奥川V王手 7回0封10K、打ってもダメ押し初H 星稜24年ぶり決勝!
「全国高校野球選手権・準決勝、星稜9-0中京学院大中京」(20日、甲子園球場)
伝説のフィナーレへ、自ら舞台を整えた。星稜(石川)が準優勝した1995年以来2度目の決勝進出を決めた。先発志願した今秋ドラフト1位候補・奥川恭伸投手(3年)は87球を投げ7回2安打無失点10奪三振、打っては今大会初安打となる2点適時二塁打の活躍を見せた。休養日を挟んで行われる22日の決勝は今春センバツで完封した履正社との再戦。ここまで自責点0の右腕が悲願の日本一へ最後のマウンドに挑む。
休みは1試合あれば十分だ。圧倒してのファイナル進出は、やはりエースがいてこそのもの。「ここまで来たら投げたいですし、そこは他のピッチャーに譲らずに上がりました」。87球に見えたプライド。奥川の快投で日本一に王手をかけた。
「(相手の)ビデオを見て、腕を“マン振り”して速い球を続けるより緩急を付けた方が有効じゃないかという話をしていたので」
この日は最速153キロで10三振を奪ったが「(投球スタイルは)だいぶ変わったかなと思います」と話す。相手打線に合わせて組み立てる投球術。巧みに変化球を交えて二塁すら踏ませない。7回無失点での降板後は「初めてです」という左翼の守備へ。バットでは6点リードの七回2死二、三塁から2点適時二塁打でダメ押しだ。
「絶対に打ちたいなと思ってました」と奥川。遅ればせながらの大会初安打だが、石川大会準決勝・鵬学園戦では同点弾と決勝弾の2打席連続アーチを記録。打力の向上は、努力の結実でもある。
センバツ後は「夏は自分も打たないと勝てないので」と打撃練習にも時間を割いた。学校での練習後には、自宅で素振りを繰り返した。父・隆さんが「今まで見たことなかったです」と驚いたほどで、投手でありながら手にマメを作るほどの振り込みも敢行。ひっそりと日本一への執念が積み重ねられていた。
前日の練習後、宿舎で林和成監督(44)から状態を問われて「投げたいです」と登板を志願。その後、休養で欠場した仙台育英戦で先発していた荻原吟哉投手(2年)と、2人で大浴場へ。何気ない会話の合間、荻原に背中を流してもらいながら「優勝しよう」と声を合わせた。みんなの思いは一つだ。

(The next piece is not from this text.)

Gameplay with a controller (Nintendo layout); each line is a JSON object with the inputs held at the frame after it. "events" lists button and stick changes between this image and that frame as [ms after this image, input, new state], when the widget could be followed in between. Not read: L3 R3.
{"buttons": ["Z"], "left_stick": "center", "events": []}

95年には決勝で帝京に1-3で敗れた星稜。それ以来の決勝では、石川県だけでなく北陸勢としての夏初優勝もかかる。「明後日も投げることになると思うので。(履正社は)春とは違ったチームだと思うので全力でぶつかっていきたい。(最後に)マウンドに集まりたい」。優勝投手のイメージは描けている。防御率0・00で優勝すれば金属バット導入後では初の快挙となる。伝説のフィナーレへ、歴史的な一戦へと向かう。